Management derailment is another way to describe the Peter Principle’s main conclusion: Employees tend to rise to their levels of incompetence. People who do well at their jobs, and who are sometimes on the fast track, often are promoted to positions in which they no longer excel. The Peter Principle implies that executives are aware of their shortcomings and mask them by getting a huge desk or by blaming others. But with management derailment, executives might not even be aware they are doing a bad job.
Bad managers -- typically defined as leaders with poor judgment, who have troubled relationships and who don’t learn from their mistakes -- characterize management derailment. When management derailment occurs, a company inevitably loses money and is left with employees who have low morale and who have endured stress from being subjected to having a bad boss, according to research conducted by Hogan Assessment Systems, a business consulting service. Hogan found that management derailment is a major problem, with two-thirds of managers being “insufferable” and with half failing.
Derailed managers, people who don’t live up to their potential, are likely to be intelligent, but they fail nonetheless. Managers can fail at their position from emotional or business reasons. Some common emotional reasons are insensitivity, arrogance and inflexibility. An inability to handle stress is common to many derailed managers. Successful executives, by comparison, handle stress with composure. They focus on getting the problem solved while maintaining a good working relationship.

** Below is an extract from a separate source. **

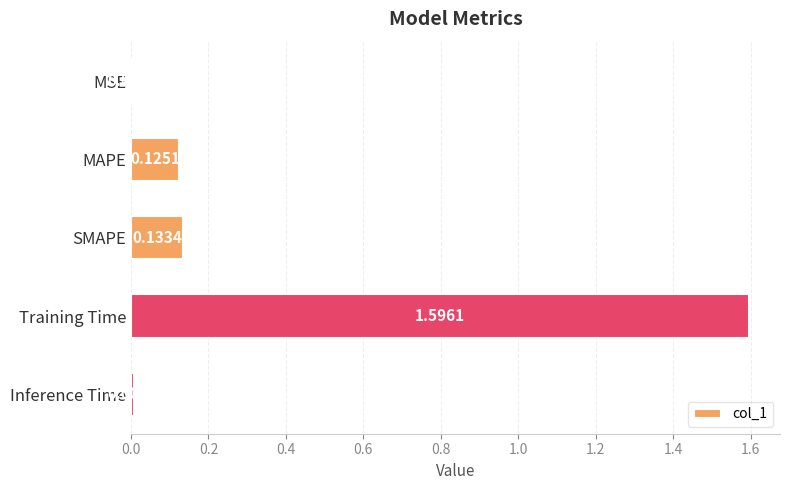

At which label is the value closest to 0?

MSE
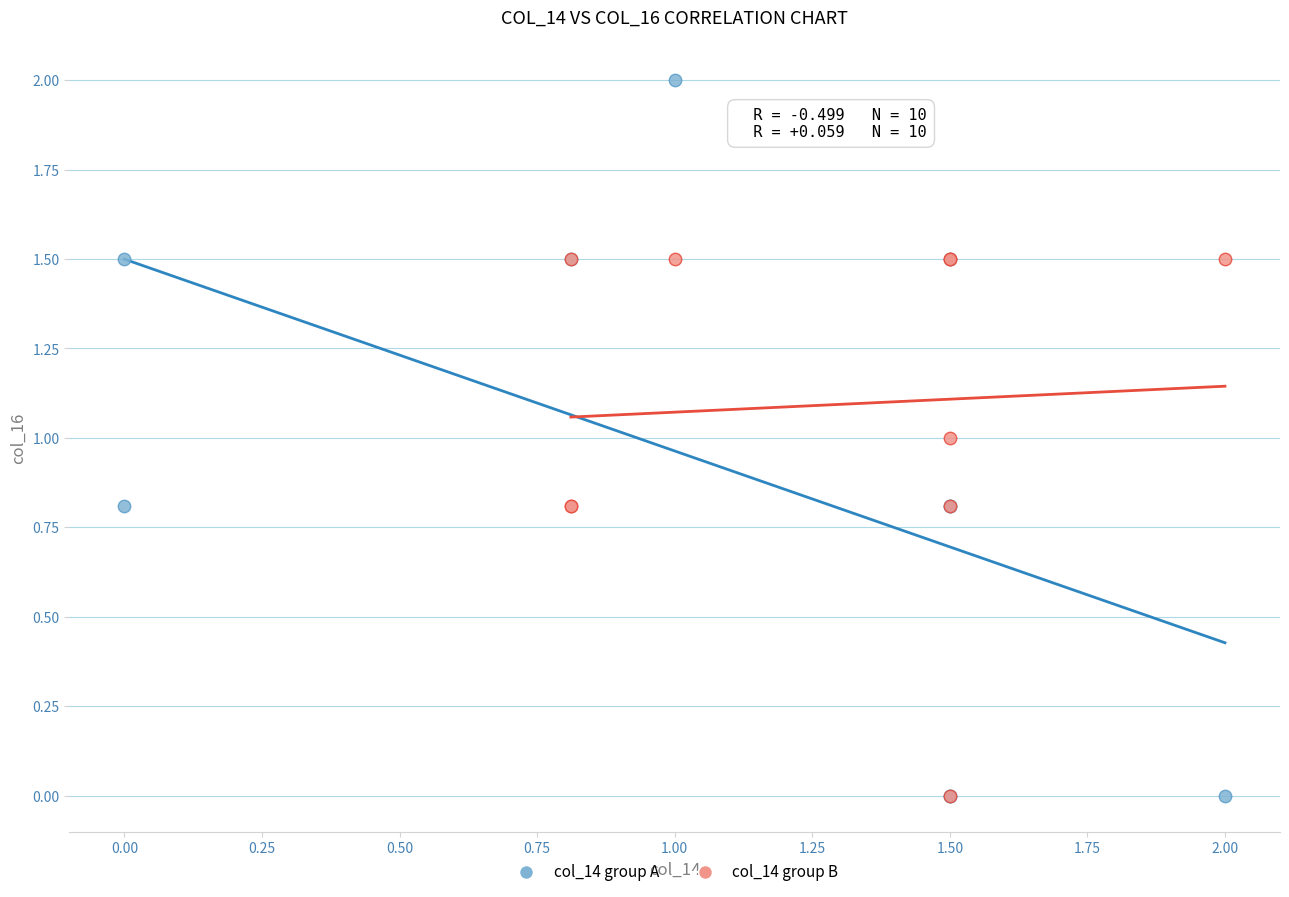

What are all the series names shown in the legend?

col_14 group A, col_14 group B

Business reasons that can cause management derailment include not staffing properly, lacking the proper skill set, being unable to think strategically, being too dependent on a mentor and micromanaging employees -- doing the job instead of managing it. Many derailed managers don’t have confidence in their staff and therefore don’t assign the right work to the right people. Managers who are trained for the position instead of being thrown into the job in a sink-or-swim environment have a better chance of being a successful manager.
Managers who believe their performance is better than it is are the ones most likely to be derailed. Self-aware managers who can see their flaws have the greatest chance for success. After gaining self-awareness, managers need to be willing and able to improve the management style. Methods that can work are to have employees rate and give feedback to the manager and to ask for suggestions from staff.